Not long afterwards, I’d guess 1984 or 1985, I was at a political lunch with the then Home Secretary Leon Brittan, recently deceased, who arrived late explaining that he had been at a ceremony in which the issuing of passports was transferred from the Foreign Office to the Home Office. This was presumably because the passport was about to become an EU document, issued on behalf of the EU by the Home Office, rather than by an independent country declaring that it recognised and protected its people when travelling abroad. The old rubric about ‘Her Britannic Majesty’s Principal Secretary of State for Foreign and Commonwealth Affairs’ requesting and requiring all those whom it might concern to afford the bearer all necessary whatsit, etc etc was altered to ‘Her Majesty’s Secretary of State’, unspecified. For all anyone knew, it might be the Secretary of State for Wales, or Drains. I can remember Leon Brittan explaining that this would now mean him, as Home Secretary. I think they left that out because it might alert people to the fact that they were now carrying an EU document. One side-effect of this was that the ancient system under which the SIS (MI6) officer in every embassy was officially the Passport officer had to be abandoned and they had to think of a new cover story.
In 1988 the old stiff blue passport began to be replaced by the Building Society passbook which we have had since, first bearing the words European Community and then , in 1997, ‘European Union’ (the lettering in which ‘European Union’ is stamped on the front cover grows marginally bigger as the years pass, though you need to be observant to notice this). My last proper blue passport, containing a lovely collection of Warsaw Pact visa stamps and my Moscow residence permit, was stolen from a jacket pocket in the old ‘Daily Express ‘ office soon after I returned from Russia in 1992.

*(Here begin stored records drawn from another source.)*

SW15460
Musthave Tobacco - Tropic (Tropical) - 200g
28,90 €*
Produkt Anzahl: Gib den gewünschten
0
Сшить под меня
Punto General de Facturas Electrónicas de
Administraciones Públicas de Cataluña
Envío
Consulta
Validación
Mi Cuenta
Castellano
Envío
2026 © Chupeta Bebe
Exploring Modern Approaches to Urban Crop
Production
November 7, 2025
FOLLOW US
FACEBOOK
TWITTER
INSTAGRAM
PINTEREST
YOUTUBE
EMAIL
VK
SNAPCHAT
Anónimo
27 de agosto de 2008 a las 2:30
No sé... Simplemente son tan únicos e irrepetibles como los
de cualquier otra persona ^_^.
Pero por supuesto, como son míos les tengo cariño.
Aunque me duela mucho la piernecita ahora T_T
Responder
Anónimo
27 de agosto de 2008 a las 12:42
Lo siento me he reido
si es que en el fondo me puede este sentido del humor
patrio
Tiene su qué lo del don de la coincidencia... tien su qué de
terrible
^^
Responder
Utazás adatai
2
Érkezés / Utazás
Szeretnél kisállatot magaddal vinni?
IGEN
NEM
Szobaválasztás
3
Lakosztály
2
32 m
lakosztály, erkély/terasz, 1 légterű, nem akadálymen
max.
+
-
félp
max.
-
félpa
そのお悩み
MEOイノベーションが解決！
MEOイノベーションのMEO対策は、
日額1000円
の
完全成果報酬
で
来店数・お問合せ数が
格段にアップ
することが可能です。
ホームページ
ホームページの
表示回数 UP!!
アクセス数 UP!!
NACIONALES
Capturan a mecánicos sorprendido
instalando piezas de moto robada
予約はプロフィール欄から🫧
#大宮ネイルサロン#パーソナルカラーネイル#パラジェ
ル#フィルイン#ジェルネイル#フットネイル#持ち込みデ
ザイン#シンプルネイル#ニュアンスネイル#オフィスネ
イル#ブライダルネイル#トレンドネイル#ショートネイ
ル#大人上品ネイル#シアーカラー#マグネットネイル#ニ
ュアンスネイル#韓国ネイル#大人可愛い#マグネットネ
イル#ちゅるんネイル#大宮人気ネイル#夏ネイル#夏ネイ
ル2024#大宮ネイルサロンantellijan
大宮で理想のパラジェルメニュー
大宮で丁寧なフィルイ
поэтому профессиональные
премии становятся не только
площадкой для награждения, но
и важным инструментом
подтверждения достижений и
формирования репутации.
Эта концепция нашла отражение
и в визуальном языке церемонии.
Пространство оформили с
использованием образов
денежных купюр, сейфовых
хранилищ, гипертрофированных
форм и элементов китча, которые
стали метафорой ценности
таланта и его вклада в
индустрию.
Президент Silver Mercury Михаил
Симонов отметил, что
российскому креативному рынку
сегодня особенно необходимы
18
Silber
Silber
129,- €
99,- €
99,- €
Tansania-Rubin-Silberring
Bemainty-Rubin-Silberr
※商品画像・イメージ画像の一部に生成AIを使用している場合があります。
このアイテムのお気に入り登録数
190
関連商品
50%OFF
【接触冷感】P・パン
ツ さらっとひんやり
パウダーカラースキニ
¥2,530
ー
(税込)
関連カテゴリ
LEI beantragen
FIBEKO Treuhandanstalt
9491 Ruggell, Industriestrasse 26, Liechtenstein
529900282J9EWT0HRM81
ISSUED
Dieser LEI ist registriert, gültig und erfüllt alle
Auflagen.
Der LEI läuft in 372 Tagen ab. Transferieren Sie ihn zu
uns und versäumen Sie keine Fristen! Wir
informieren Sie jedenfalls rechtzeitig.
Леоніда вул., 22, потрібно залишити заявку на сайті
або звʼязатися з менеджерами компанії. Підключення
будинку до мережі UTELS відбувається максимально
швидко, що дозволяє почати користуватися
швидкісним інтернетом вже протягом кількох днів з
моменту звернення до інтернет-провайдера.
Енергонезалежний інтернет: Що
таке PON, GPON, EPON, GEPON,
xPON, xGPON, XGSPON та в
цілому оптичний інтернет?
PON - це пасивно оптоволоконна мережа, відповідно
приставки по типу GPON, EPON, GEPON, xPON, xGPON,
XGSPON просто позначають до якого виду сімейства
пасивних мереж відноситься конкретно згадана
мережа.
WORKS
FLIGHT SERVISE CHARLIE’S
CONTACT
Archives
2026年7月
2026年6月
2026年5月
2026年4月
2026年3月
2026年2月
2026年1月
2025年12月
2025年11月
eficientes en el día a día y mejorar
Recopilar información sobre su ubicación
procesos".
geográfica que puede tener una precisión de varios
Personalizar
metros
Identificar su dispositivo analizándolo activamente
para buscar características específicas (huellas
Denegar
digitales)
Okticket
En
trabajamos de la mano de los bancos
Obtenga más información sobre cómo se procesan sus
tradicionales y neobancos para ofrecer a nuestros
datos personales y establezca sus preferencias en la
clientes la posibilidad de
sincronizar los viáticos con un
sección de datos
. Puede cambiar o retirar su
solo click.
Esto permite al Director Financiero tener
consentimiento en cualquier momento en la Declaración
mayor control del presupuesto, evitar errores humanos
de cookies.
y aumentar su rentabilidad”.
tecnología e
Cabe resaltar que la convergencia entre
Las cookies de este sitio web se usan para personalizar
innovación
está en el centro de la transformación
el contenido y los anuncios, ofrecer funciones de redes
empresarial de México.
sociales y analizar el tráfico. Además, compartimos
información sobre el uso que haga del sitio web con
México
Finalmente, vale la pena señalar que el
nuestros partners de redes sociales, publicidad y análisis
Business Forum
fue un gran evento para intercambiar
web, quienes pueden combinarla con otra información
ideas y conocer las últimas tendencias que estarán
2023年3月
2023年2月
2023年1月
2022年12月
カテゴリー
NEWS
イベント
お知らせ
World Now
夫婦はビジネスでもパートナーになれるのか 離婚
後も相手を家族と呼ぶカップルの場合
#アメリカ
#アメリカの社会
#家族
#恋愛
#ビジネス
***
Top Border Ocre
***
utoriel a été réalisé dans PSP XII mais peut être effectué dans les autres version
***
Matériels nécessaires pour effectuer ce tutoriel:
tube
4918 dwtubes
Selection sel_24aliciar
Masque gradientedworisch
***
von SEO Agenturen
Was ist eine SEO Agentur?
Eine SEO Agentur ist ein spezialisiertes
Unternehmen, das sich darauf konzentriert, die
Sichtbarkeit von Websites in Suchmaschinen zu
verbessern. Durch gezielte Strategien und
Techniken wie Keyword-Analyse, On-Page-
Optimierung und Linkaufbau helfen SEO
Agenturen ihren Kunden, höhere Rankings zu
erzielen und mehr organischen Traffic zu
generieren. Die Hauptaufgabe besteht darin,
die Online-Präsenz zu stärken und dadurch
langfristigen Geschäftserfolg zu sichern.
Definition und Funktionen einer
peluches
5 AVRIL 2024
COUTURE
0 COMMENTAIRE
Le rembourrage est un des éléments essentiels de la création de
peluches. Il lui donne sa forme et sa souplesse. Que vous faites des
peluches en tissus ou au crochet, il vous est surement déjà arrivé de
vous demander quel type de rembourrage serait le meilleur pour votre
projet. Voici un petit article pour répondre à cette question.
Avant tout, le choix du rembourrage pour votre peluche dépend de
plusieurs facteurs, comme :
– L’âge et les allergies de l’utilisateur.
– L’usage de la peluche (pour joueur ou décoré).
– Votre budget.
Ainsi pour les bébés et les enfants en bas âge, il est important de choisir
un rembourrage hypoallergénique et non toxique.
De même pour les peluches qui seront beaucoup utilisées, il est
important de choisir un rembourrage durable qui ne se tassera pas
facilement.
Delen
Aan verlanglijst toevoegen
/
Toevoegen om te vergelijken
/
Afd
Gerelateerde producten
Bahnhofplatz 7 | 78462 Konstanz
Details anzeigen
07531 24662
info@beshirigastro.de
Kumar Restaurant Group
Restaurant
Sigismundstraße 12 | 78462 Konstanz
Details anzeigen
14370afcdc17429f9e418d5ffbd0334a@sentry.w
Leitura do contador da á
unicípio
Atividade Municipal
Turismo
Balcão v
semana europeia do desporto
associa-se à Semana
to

Well, now that I and Her Majesty are both EU citizens, whether we want to be or not, What does EU citizenship entail? All is explained here:
http://www.europarl.europa.eu/atyourservice/en/displayFtu.html?ftuId=FTU_2.1.1.html
So, at the moment, it’s just a few not especially wonderful rights. But then there’s the Treaty on the Functioning of the European Union (This began life as the original Treaty of Rome but has been substantially revised over the years. It is the core of the EU’s constitution and can be studied in its ‘ consolidated version’ here
http://eur-lex.europa.eu/legal-content/EN/TXT/PDF/?uri=CELEX:12012E/TXT&from=EN )
In its Part Two, you will find that Article 20, paragraph 2 reads (my emphasis):
- Citizenship of the Union is hereby established. Every person holding the nationality of a Member State shall be a citizen of the Union. Citizenship of the Union shall be additional to and not replace national citizenship. 2. Citizens of the Union shall enjoy the rights and be subject to the duties provided for in the Treaties.
It adds that there are, as yet, no duties. But when they think of some, the Treaty already obliges us to be subject to them. All they have to do is devise them and ram them through the EU’s decision-making process. So as far as I can see, the Queen, technically, is a subject of the EU, which, as a Sovereign, she cannot be. A Palace spokesperson told me today that the Queen’s EU citizenship ‘ in no way affects her prerogatives, rights and responsibilities as the Sovereign and Head of State.’
But I’m really not sure that can be so. I’ll see if I can find a constitutional expert.